__WHAT YOU WILL DO__
Find the lines holding the string "print" in the data, then copy all of them.

__RECORDS FOR THIS EXERCISE__
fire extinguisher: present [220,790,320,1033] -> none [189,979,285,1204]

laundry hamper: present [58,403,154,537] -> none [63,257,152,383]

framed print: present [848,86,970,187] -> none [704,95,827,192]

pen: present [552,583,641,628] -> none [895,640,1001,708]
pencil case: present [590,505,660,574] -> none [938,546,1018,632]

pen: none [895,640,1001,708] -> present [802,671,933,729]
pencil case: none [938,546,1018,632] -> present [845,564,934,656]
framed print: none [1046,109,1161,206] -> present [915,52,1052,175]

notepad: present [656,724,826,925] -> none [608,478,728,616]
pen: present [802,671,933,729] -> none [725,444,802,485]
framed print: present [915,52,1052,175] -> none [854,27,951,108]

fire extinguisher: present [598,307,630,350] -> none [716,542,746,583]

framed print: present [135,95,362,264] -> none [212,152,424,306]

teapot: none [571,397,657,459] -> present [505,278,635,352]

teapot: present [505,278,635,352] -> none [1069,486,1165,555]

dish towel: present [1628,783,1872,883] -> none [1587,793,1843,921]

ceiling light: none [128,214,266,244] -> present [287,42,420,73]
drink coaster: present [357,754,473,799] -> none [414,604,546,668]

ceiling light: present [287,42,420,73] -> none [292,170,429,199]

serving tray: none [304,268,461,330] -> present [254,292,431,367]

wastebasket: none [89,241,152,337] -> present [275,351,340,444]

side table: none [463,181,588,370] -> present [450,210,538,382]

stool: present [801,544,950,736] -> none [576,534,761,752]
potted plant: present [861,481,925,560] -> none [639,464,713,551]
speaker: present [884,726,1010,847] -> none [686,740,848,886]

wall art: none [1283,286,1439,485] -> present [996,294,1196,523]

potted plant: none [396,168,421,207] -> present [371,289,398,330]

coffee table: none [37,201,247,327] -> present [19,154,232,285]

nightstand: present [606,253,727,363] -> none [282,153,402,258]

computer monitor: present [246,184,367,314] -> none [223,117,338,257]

__RESULT OF THIS TASK__
framed print: present [848,86,970,187] -> none [704,95,827,192]
framed print: none [1046,109,1161,206] -> present [915,52,1052,175]
framed print: present [915,52,1052,175] -> none [854,27,951,108]
framed print: present [135,95,362,264] -> none [212,152,424,306]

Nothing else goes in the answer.